Il conto corrente gestisce le entrate e le uscite attraverso le operazioni di versamento, prelievo, incasso e pagamento. Tra le operazioni fondamentali eseguibili su un conto corrente si ricordano l'accredito dello stipendio oppure della pensione, l'emissione oppure la ricezione di bonifici, l'emissione oppure il versamento di assegni bancari e circolari, il versamento e il prelievo di contanti. I bonifici impiegano un giorno lavorativo per essere accreditati, invece per quelli cosiddetti istantanei (SICT) la somma viene trasferita in pochi secondi purchè avviene tra banche aderenti. I conti correnti online consentono di versare contanti ed assegni presso gli sportelli della banca di riferimento e per taluni anche mediante gli ATM cosiddetti evoluti.

Interessi bancari

Il saldo del conto corrente se positivo da luogo all'applicazione di interessi creditori, se invece è negativo (conto in rosso) da luogo a interessi debitori. I valori dei tassi di interesse, attivi e passivi sono specificati nel foglio di sintesi del conto corrente. Tipicamente il tasso creditore, a differenza di quello debitore, è nullo.

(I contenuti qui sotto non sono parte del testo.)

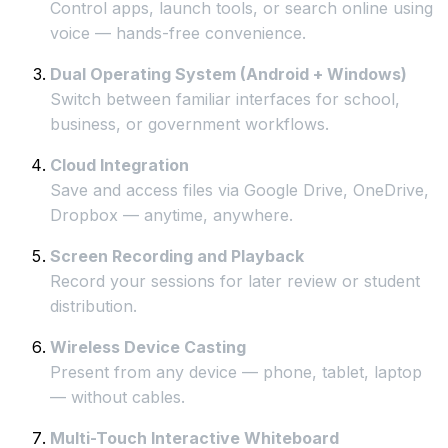
Control apps, launch tools, or search online using
voice — hands-free convenience.
Dual Operating System (Android + Windows)
Switch between familiar interfaces for school,
business, or government workflows.
Cloud Integration
Save and access files via Google Drive, OneDrive,
Dropbox — anytime, anywhere.
Screen Recording and Playback
Record your sessions for later review or student
distribution.
Wireless Device Casting
Present from any device — phone, tablet, laptop
— without cables.
Multi-Touch Interactive Whiteboard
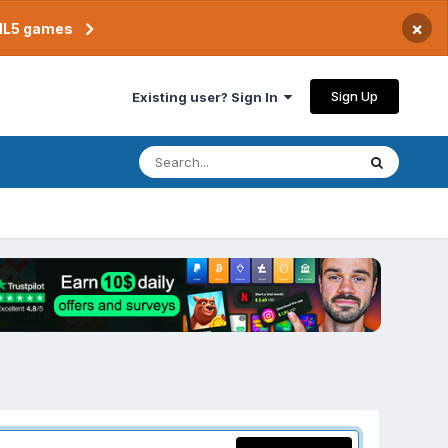
×
TML5 games
Sign Up
Existing user? Sign In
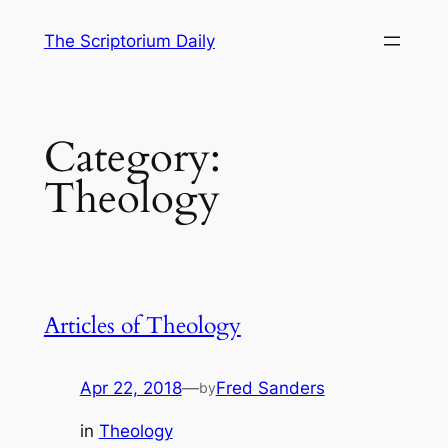
Skip
The Scriptorium Daily
to
content
Category:
Theology
Articles of Theology
Apr 22, 2018
—
Fred Sanders
by
in
Theology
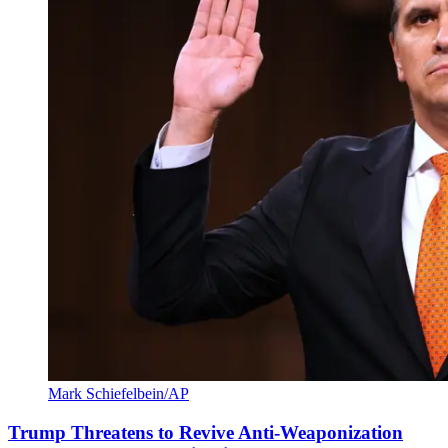
Mark Schiefelbein/AP
Trump Threatens to Revive Anti-Weaponization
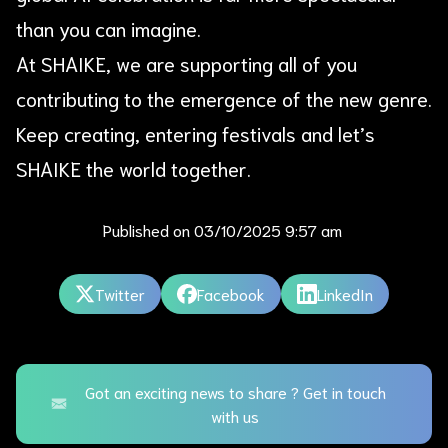
than you can imagine.
At SHAIKE, we are supporting all of you
contributing to the emergence of the new genre.
Keep creating, entering festivals and let’s
SHAIKE the world together.
Published on
03/10/2025 9:57 am
Twitter
Facebook
LinkedIn
Got an exciting news to share ? Get in touch
with us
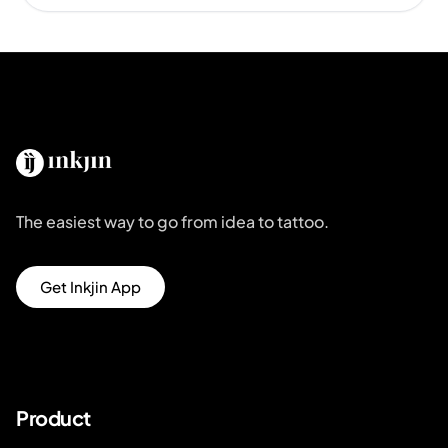
The easiest way to go from idea to tattoo.
Get Inkjin App
Product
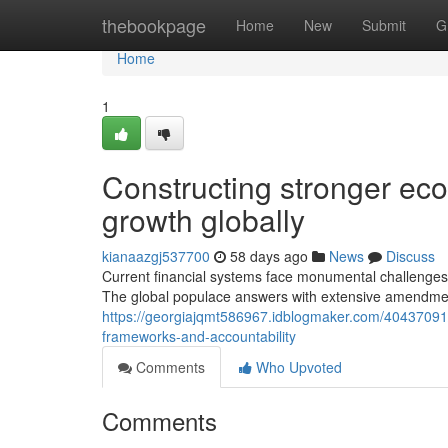
Home
thebookpage
Home
New
Submit
G
Home
1
Constructing stronger eco
growth globally
kianaazgj537700
58 days ago
News
Discuss
Current financial systems face monumental challenge
The global populace answers with extensive amendmen
https://georgiajqmt586967.idblogmaker.com/40437091/
frameworks-and-accountability
Comments
Who Upvoted
Comments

A riguardo degli interessi debitori è importante sapere che la banca può riconoscere un fido, ossia uno scoperto periodico, autorizzato, e di importo massimo e tasso passivo prefissato. Il tasso debitore applicato al fido è inferiore rispetto a quello eccedente il suo valore oppure in sua assenza. Un conto in rosso, quindi a saldo negativo, è soggetto oltre agli interessi debitori, anche a una commissione di valore percentuale predefinito applicata sul massimo saldo negativo raggiunto nel trimestre, nel caso di fido in essere, ed entro il suo limite, tale valore è al più lo 0.50% per trimestre del valore del fido accordato.

L'estratto conto

Il documento ufficiale dove sono riportate, per una dato periodo, tutte le operazioni eseguite sul conto corrente, incluse l'eventuale canone e imposte, nonchè gli interessi attivi e passavi applicati, è l'estratto conto. La periodicità di emissione dell'estratto conto e quindi la rendicontazione di cui sopra deve avvenire almeno una volta all'anno, generalmente ha periodicità oltre che annuale, semestrale oppure trimestrale. A titolo di esempio in casi di periodicità semestrale, saranno prodotti due estratti conto all'anno, uno relativo alla rendicontazione del conto corrente dal 1 Gennaio al 30 Giugno, l'altro dal 1 Luglio al 31 Dicembre.

Una sezione dell'estratto conto riporta il saldo iniziale e quello finale del periodo di riferimento, e nel mezzo le operazioni eseguite con indicate data, contabile e di valuta, importo e una descrizione sintetica. Altra sezione riporta il riassunto a scalare ossia l'elenco dei giorni di permanenza di un saldo costante, ed è la base per il calcolo degli interessi attivi e passivi. Il riassunto delle competenze riporta tra l'altro il calcolo effettivo degli interessi, le spese di gestione e le imposte applicate sul rapporto di conto corrente in esame.